* _Indicación 1_
Cita del texto sobre la memoria perdida el fragmento que va desde "Se fueron progresivamente" hasta "en nuestro pasado.".
* _Indicación 2_
Responde estas preguntas sobre el texto sobre la memoria perdida:
(a) ¿En qué año se incendió la Cineteca Nacional?
(b) ¿Qué sede se frecuentó después del incendio?
(c) ¿Quiénes se fueron progresivamente, según el texto?

* _Texto proporcionado_
++++++++++++++++++++

Archivo muerto


¿Cuánto de la memoria fílmica documentada del país se perdió para siempre al incendiarse, en 1982, la Cineteca Nacional en el entonces Distrito Federal?. Me lo pregunté en el momento y nunca lo supe a ciencia cierta. Siendo un joven fanático del celuloide simplemente me adapté a la circunstancia, frecuenté la nueva sede y continué disfrutando lo que me ofrecía. Aún así, quedó en mi interior un extraño vacío, más o menos indescifrable, que nunca antes había experimentado. Una especie de incómoda ausencia que, curiosa e inesperadamente, volví a identificar cuando empecé a perder a mis adultos viejos.

Se fueron progresivamente abuelas, tías, tíos y el padre. ¿Qué se llevaron para siempre? ¿Cuánto de su anecdotario íntimo y de nuestra memoria familiar nunca sabremos? Con el paso del tiempo esas preguntas se fueron complementando: ¿Por qué no hurgué más hondo cuando se animaban a mencionar sus recuerdos? ¿Por qué no les pregunté de esto o aquello? Uno cree saberlo todo de todos pero en realidad es sólo una pequeña fracción que es la misma de siempre. Hasta que no hay remedio. Es una de las partes más difíciles del recuerdo. El descuido que peca de desatención y de ignorar la importancia de anclarnos sólidamente en nuestro pasado.

++++++++++++++++++++

* _Filas dadas_
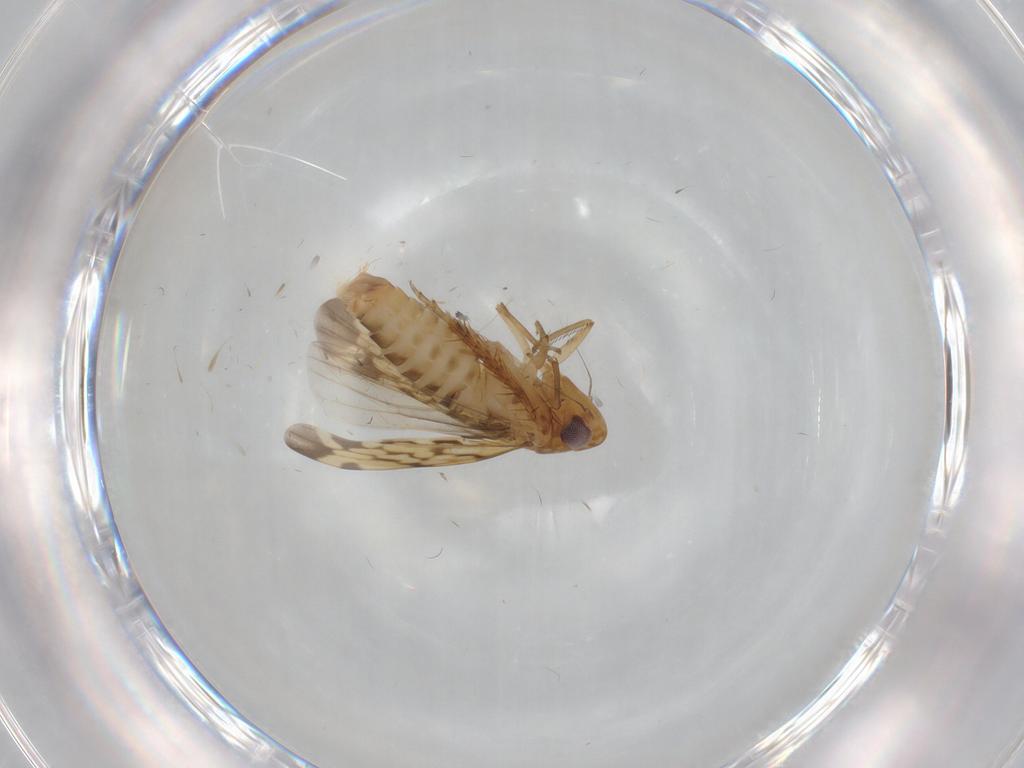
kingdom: Animalia
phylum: Arthropoda
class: Insecta
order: Hemiptera
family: Cicadellidae
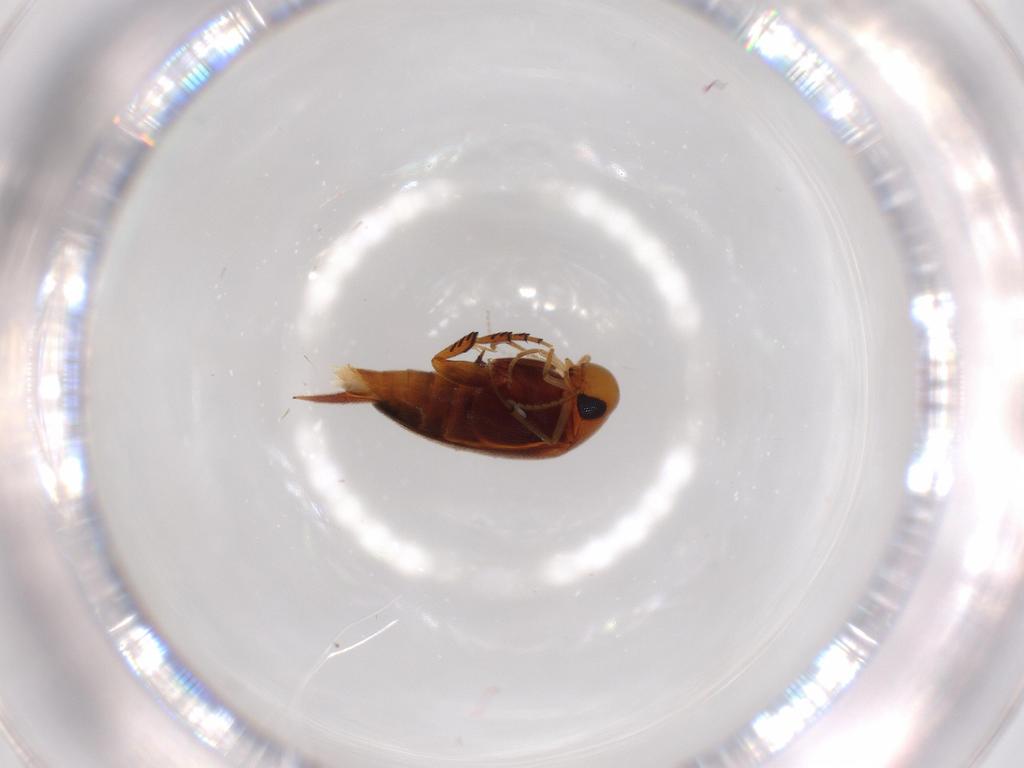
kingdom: Animalia
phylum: Arthropoda
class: Insecta
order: Coleoptera
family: Mordellidae
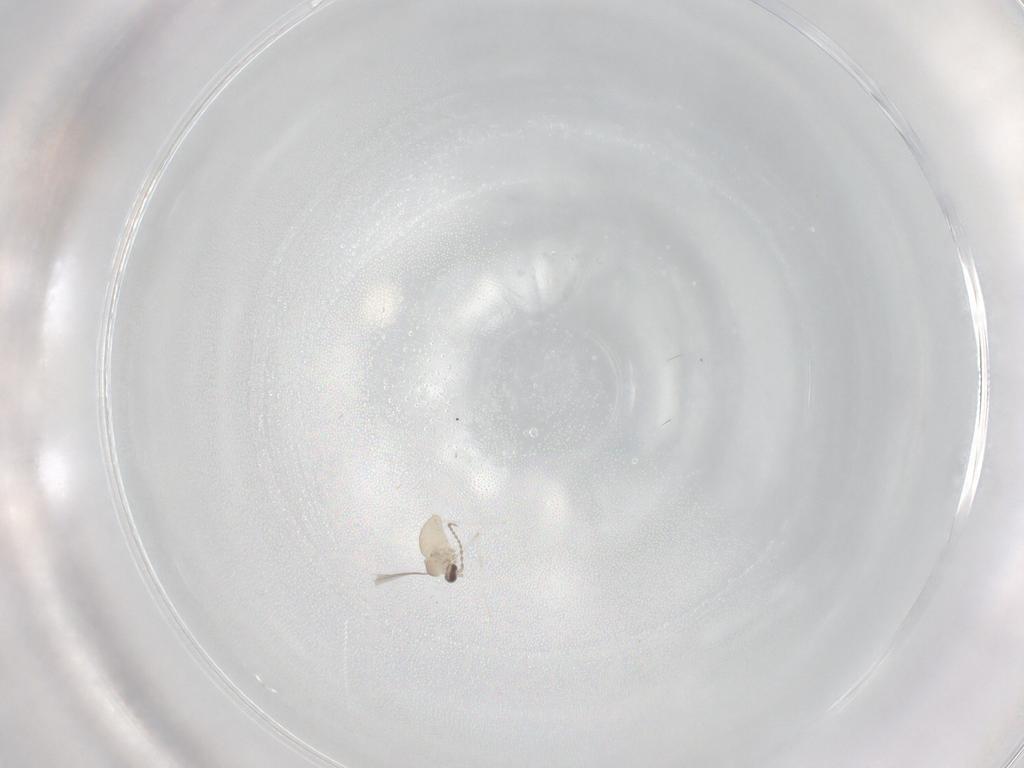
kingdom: Animalia
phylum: Arthropoda
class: Insecta
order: Diptera
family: Cecidomyiidae
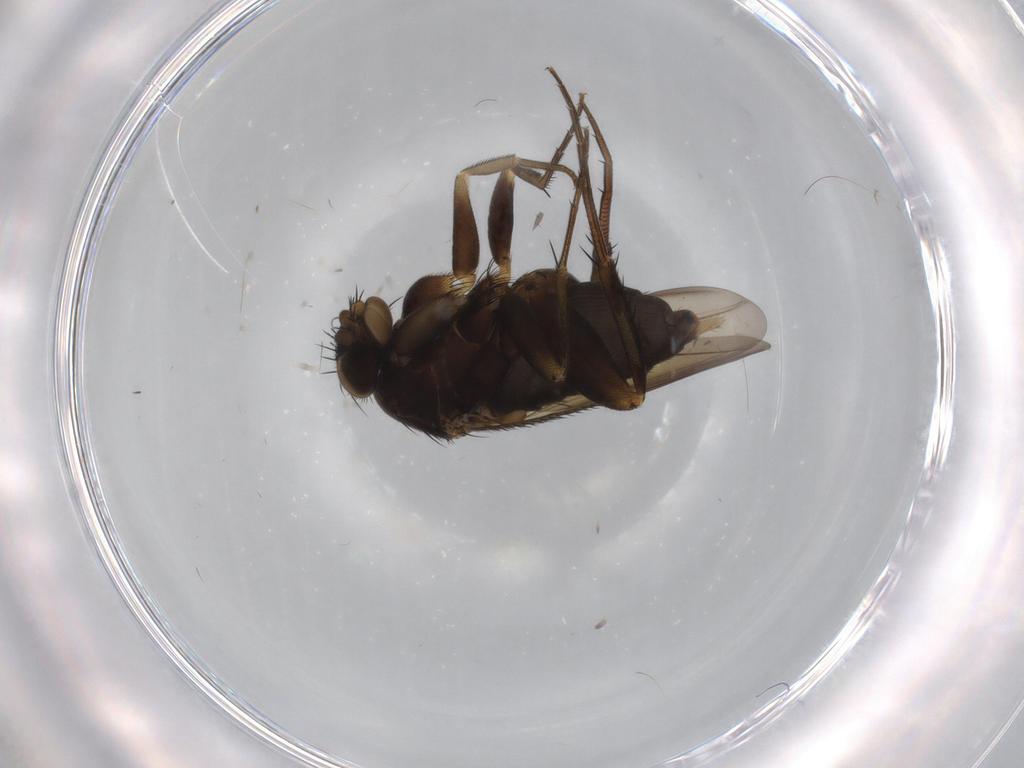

++++++++++++++++++++

* _Resultado 1_
Se fueron progresivamente abuelas, tías, tíos y el padre. ¿Qué se llevaron para siempre? ¿Cuánto de su anecdotario íntimo y de nuestra memoria familiar nunca sabremos? Con el paso del tiempo esas preguntas se fueron complementando: ¿Por qué no hurgué más hondo cuando se animaban a mencionar sus recuerdos? ¿Por qué no les pregunté de esto o aquello? Uno cree saberlo todo de todos pero en realidad es sólo una pequeña fracción que es la misma de siempre. Hasta que no hay remedio. Es una de las partes más difíciles del recuerdo. El descuido que peca de desatención y de ignorar la importancia de anclarnos sólidamente en nuestro pasado.

* _Resultado 2_
(a) En 1982.
(b) La nueva sede.
(c) Abuelas, tías, tíos y el padre.